Harbor est hébergé par la Cloud Native Computing Foundation (CNCF).

• Cloud native registry : prenant en charge les images de conteneur et les Helm charts, Harbor sert de registre pour les environnements cloud ready tels que les environnements d'exécution de conteneur et les plates-formes d'orchestration.
• Contrôle d'accès basé sur les rôles : les utilisateurs et les référentiels sont organisés via des “projets” et un utilisateur peut disposer d'autorisations différentes pour les images d'un projet.
• Réplication d'images basée sur une stratégie : les images peuvent être répliquées (synchronisées) entre plusieurs instances de registre en fonction de stratégies avec plusieurs filtres (référentiel, balise et libellé). Harbor essaiera automatiquement de se répliquer s'il rencontre des erreurs. Idéal pour l'équilibrage de charge, la haute disponibilité, les scénarios multi-datacenter, hybrides et multi-cloud.
• Analyse des vulnérabilités : Harbor analyse régulièrement les images et avertit les utilisateurs des vulnérabilités.
• Prise en charge de LDAP / AD : Harbor s’intègre à l’authentification d’entreprise existante LDAP / AD pour la gestion des utilisateurs, et prend en charge l’importation de groupes LDAP dans Harbor et leur attribue les rôles de projet appropriés.
• Suppression d'images et récupération de place : les images peuvent être supprimées et leur espace peut être recyclé.
• Notary : l'authenticité de l'image peut être assurée.
• Portail utilisateur graphique : l'utilisateur peut facilement parcourir, rechercher dans des référentiels et gérer des projets.
• Audit : toutes les opérations sur les référentiels sont suivies.
• API RESTful : API RESTful pour la plupart des opérations administratives, faciles à intégrer à des systèmes externes.
• Déploiement facile : Fournit un programme d'installation en ligne et hors ligne.

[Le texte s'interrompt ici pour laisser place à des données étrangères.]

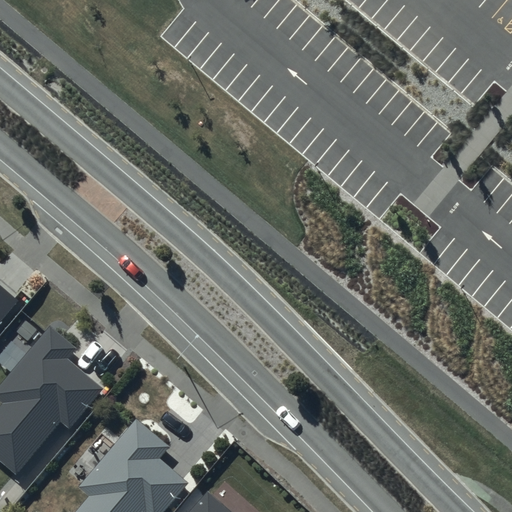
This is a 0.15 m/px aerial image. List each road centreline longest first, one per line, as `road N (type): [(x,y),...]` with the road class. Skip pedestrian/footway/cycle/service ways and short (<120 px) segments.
road 1 (secondary): [(0,78),(122,181),(459,511)]
road 2 (secondary): [(387,511),(189,311),(0,145)]
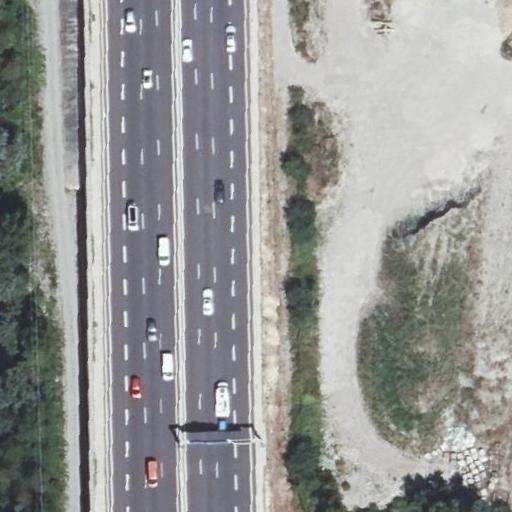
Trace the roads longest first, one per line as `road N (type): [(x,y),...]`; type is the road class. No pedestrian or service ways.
road 1 (track): [(68,511),(51,0)]
road 2 (motorway): [(139,0),(146,511)]
road 3 (motorway): [(210,511),(205,0)]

Harbor peut être installé de deux manières différentes:

• Programme d'installation en ligne : le programme d'installation télécharge les images Harbor à partir du hub Docker. Pour cette raison, le programme d'installation est de très petite taille.
• Programme d'installation hors ligne : Utilisez ce programme d'installation lorsque l'hôte ne dispose pas d'une connexion Internet. Le programme d'installation contient des images prédéfinies d’où sa taille plus grande.

Tous les installateurs peuvent être téléchargés à partir de la page officielle.

Ce guide décrit les étapes à suivre pour installer et configurer Harbor à l’aide du programme d’installation en ligne ou hors ligne. Les processus d'installation sont presque les mêmes.

Si vous exécutez une version précédente de Harbor, vous devrez peut-être mettre à jour le fichier “harbor.cfg” et migrer les données pour les adapter au nouveau schéma de base de données. Pour plus de détails, veuillez vous reporter au Guide de migration de Harbor.

De plus, les instructions de déploiement sur Kubernetes ont été créées par la communauté. Reportez-vous à la documentation “Harbor on Kubernetes” pour plus de détails.

Harbor est déployé sous la forme de plusieurs conteneurs Docker et peut donc être déployé sur toute distribution Linux prenant en charge Docker. L’hôte cible requiert l’installation de Python, Docker et Docker Compose.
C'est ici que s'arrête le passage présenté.